_DATA_.
^^^^^^^^^^^^^^^^
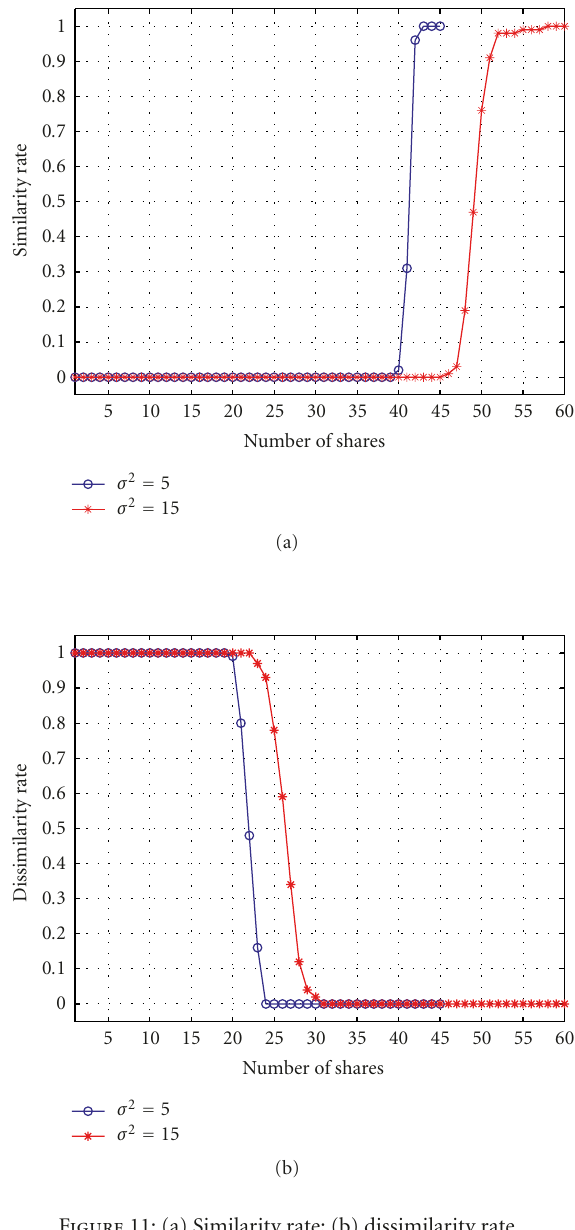
Figure 11: (a) Similarity rate; (b) dissimilarity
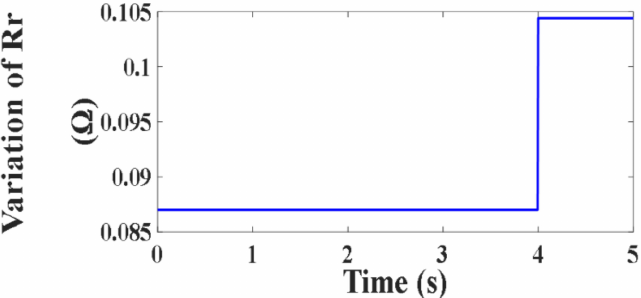
Figure 78. Variation of R r ( Ω ).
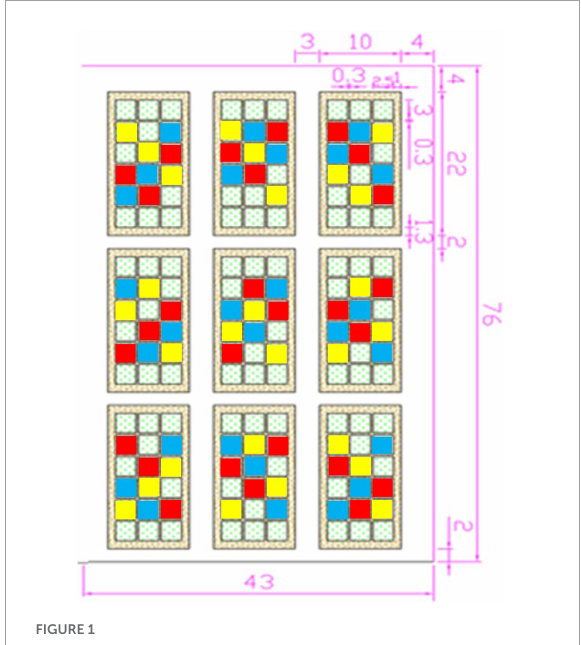
FIGURE1 Experimental plot (dotted square: other forages planted were not studied in this paper; blue square: monocultures of Medicago sativa ; red square: monocultures of Elymus nutans ; and yellow square: E.n and M.s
^^^^^^^^^^^^^^^^
_INSTRUCTIONS TO FOLLOW_.
Set aside the pictures. Then return every line of the material above verbatim.

_RESPONSE BELOW_.
Figure 11: (a) Similarity rate; (b) dissimilarity
Figure 78. Variation of R r ( Ω ).
FIGURE1 Experimental plot (dotted square: other forages planted were not studied in this paper; blue square: monocultures of Medicago sativa ; red square: monocultures of Elymus nutans ; and yellow square: E.n and M.s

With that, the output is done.